[PATCHv4] print stack trace after each syscall

Sun Sep 22 01:45:38 UTC 2013

On Sat, Sep 21, 2013 at 12:54 PM, Masatake YAMATO <yamato at redhat.com> wrote:
> Hi,
>
> Thank you for reviewing the patch.
> But I need more discussion.
>
> On Thu, 19 Sep 2013 18:05:06 -0700, Luca Clementi <luca.clementi at gmail.com> wrote:
> ...
>>> Why delete_mmap_cache invocation is needed after wait related system calls?
>>>
>>
>> I can't find a logical explanation for that.
>> I think that part of the code should be removed as you indicated.
>
> O.k. Let's remove the code block.
>
> On Thu, 19 Sep 2013 18:05:06 -0700, Luca Clementi <luca.clementi at gmail.com> wrote:
>> Although I have one minor comment.
>> Since we are printing the stack trace on return of a sys call,
>> shouldn't we update the mapping _before_ we print the stack trace?
>> In most of the situation it does not matter except for execve (we can
>> avoid a "backtracing_error").
>>
>> I simply moved the delete_mmap_cache up in the trace_syscall_exiting:
>
>
> I think there is no difference between  _after_ and _before_.
>
>
> Let's think about calling mmap then getpid.
>
> ** _after_ case **
>
>        -1. mmap run in kernel and the map of process is modified.
>         0. control for mmap syscall is returned from kernel, then
>         1. the stack for calling mmap is printed, then
>         2. the cache is cleared, then
>         3. getpid is called, then
>         4. cache is rebuilt (in print_stack), then
>         5. the stack for calling getpid is printed(in print_stack).
>
>         Note: the map is refereed in 4 but between 0 and 5, the map for
>         the process is not modified.
>
> ** _before_ case **
>
>        -1. mmap run in kernel and the map of process is modified.
>         0. control for mmap syscall is returned from kernel, then
>         1. the cache is cleared, then
>         2. cache is rebuilt (in print_stack), then
>         3. the stack for calling mmap is printed, then
>         4. getpid is called, then
>         5. the stack for calling getpid is printed using the cache
>            built in 2.
>
> In the both case, when printing the stack trace for getpid, newer
> cache is used.
>
> As you wrote, execve is special.
> We are interested in the context of execve invoked.
> So we should capture the stack in `trace_syscall_entering'.
> After execve, the context is destroyed.

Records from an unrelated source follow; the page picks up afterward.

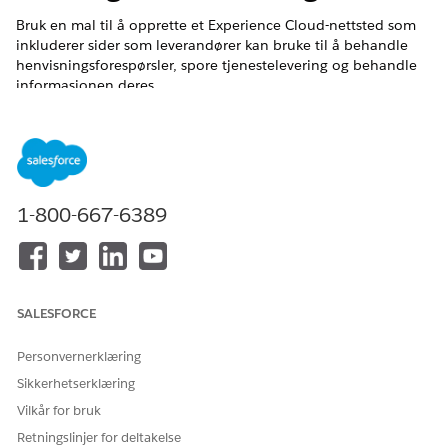
Bruk en mal til å opprette et Experience Cloud-nettsted som
inkluderer sider som leverandører kan bruke til å behandle
henvisningsforespørsler, spore tjenestelevering og behandle
informasjonen deres.
NØDVENDIGE UTGAVER
Se støttede produktversjoner
.
1-800-667-6389
NØDVENDIGE BRUKERTILLATELSER
For å opprette, tilpasse og
Opprette og konfigurere
publisere et Experience
opplevelser
Cloud-nettsted:
OG
SALESFORCE
Vise oppsett og
konfigurasjon
Personvernerklæring
Sikkerhetserklæring
For å tilpasse et Experience
Være medlem av nettstedet
Cloud-nettsted:
OG Opprette og konfigurere
Vilkår for bruk
opplevelser
Retningslinjer for deltakelse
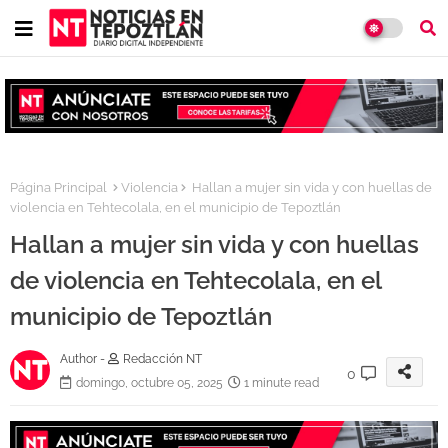
Página Principal
Violencia
Hallan a mujer sin vida y con huellas de
violencia en Tehtecolala, en el municipio de Tepoztlán
Hallan a mujer sin vida y con huellas
de violencia en Tehtecolala, en el
municipio de Tepoztlán
Author -
Redacción NT
0
domingo, octubre 05, 2025
1 minute read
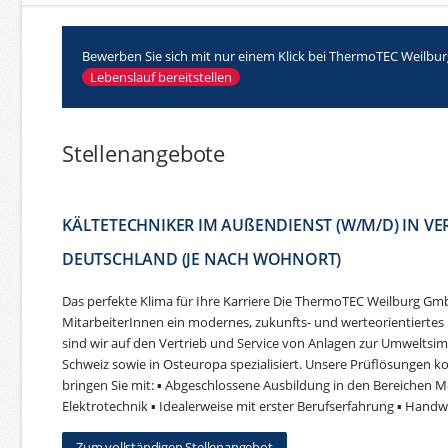
Bewerben Sie sich mit nur einem Klick bei ThermoTEC Weilbu
Lebenslauf bereitstellen
Stellenangebote
KÄLTETECHNIKER IM AUßENDIENST (W/M/D) IN VE
DEUTSCHLAND (JE NACH WOHNORT)
Das perfekte Klima für Ihre Karriere Die ThermoTEC Weilburg Gmb
MitarbeiterInnen ein modernes, zukunfts- und werteorientiertes
sind wir auf den Vertrieb und Service von Anlagen zur Umweltsim
Schweiz sowie in Osteuropa spezialisiert. Unsere Prüflösungen k
bringen Sie mit: ▪ Abgeschlossene Ausbildung in den Bereichen M
Elektrotechnik ▪ Idealerweise mit erster Berufserfahrung ▪ Handwe
Zum vollständigen Stellenangebot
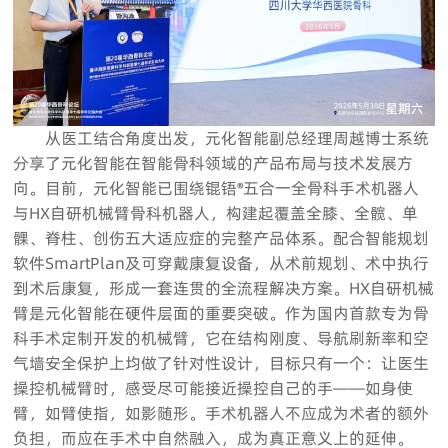
从医工结合角度出发，元化智能副总经理周越博士系统
分享了元化智能在智能骨科领域的产品布局与技术发展方
向。目前，元化智能已围绕锟铻®五合一全骨科手术机器人
与HX自研机械臂骨科机器人，构建起覆盖全膝、全髋、单
髁、脊柱、创伤五大适应症的完整产品体系。配合智能规划
软件SmartPlan及可穿戴康复设备，从术前规划、术中执行
到术后康复，形成一套连贯的全流程解决方案。HX自研机械
臂是元化智能在硬件层面的重要突破。作为国内首款专为骨
科手术定制开发的机械臂，它在结构刚度、导航刷新率和空
气墙安全保护上均做了针对性设计，目标只有一个：让医生
操控机械臂时，感受尽可能接近操控自己的手——如身使
臂，如臂使指，如影随形。手术机器人不应成为术者的额外
负担，而应在手术中自然融入，成为真正意义上的延伸。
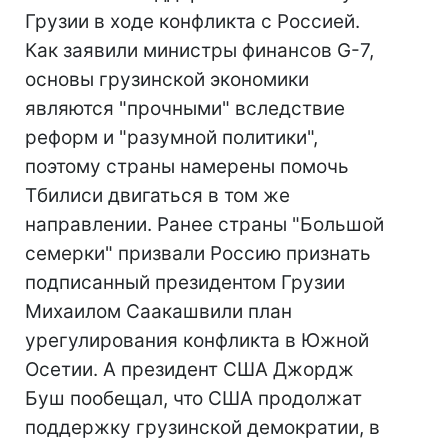
Грузии в ходе конфликта с Россией.
Как заявили министры финансов G-7,
основы грузинской экономики
являются "прочными" вследствие
реформ и "разумной политики",
поэтому страны намерены помочь
Тбилиси двигаться в том же
направлении. Ранее страны "Большой
семерки" призвали Россию признать
подписанный президентом Грузии
Михаилом Саакашвили план
урегулирования конфликта в Южной
Осетии. А президент США Джордж
Буш пообещал, что США продолжат
поддержку грузинской демократии, в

I agree on this, but in this way you will have to buffer the output
and print it only in the trace_syscall_exiting (to preserve the
current output, which in my opinion is more user friendly).
My was a dirty and bad work-around, I admit it.

> ...However, I've found more important thing.
> libunwind scans /proc/$pid/maps every print_stacktrace invocation!
> If libunwind provides `unw_get_proc_name_and_path',
> the map cache management will not be needed in strace.

I noticed that. Honestly speaking, I was thinking to first get this
patch in and then in a second step, try to code another patch which
provides a custom get_dyn_info_list_addr call back [1] (which is where
the scan of the maps is done).
In the custom get_dyn_info_list_addr we can then use the info we
already have in our mmap_cache.
My first concern was to get the functionality in, then we can work on
improving its performance.

The problem is that libunwind will scan anyway maps every stack trace
(aka every system call, that is performance killer), if you re-write
get_dyn_info_list_addr to use our mmap_cache you can parse the maps
file only when really needed and use the cache the other times.

> I already submitted a conceptual patch:
>   http://lists.nongnu.org/archive/html/libunwind-devel/2013-09/msg00009.html
>
> If `unw_get_proc_name_and_path' is introduced in libunwind, we can
> make unwind.c much simpler.

PS: I think this is a very useful feature to have in libunwind

[1] http://www.nongnu.org/libunwind/man/unw_create_addr_space(3).html

Luca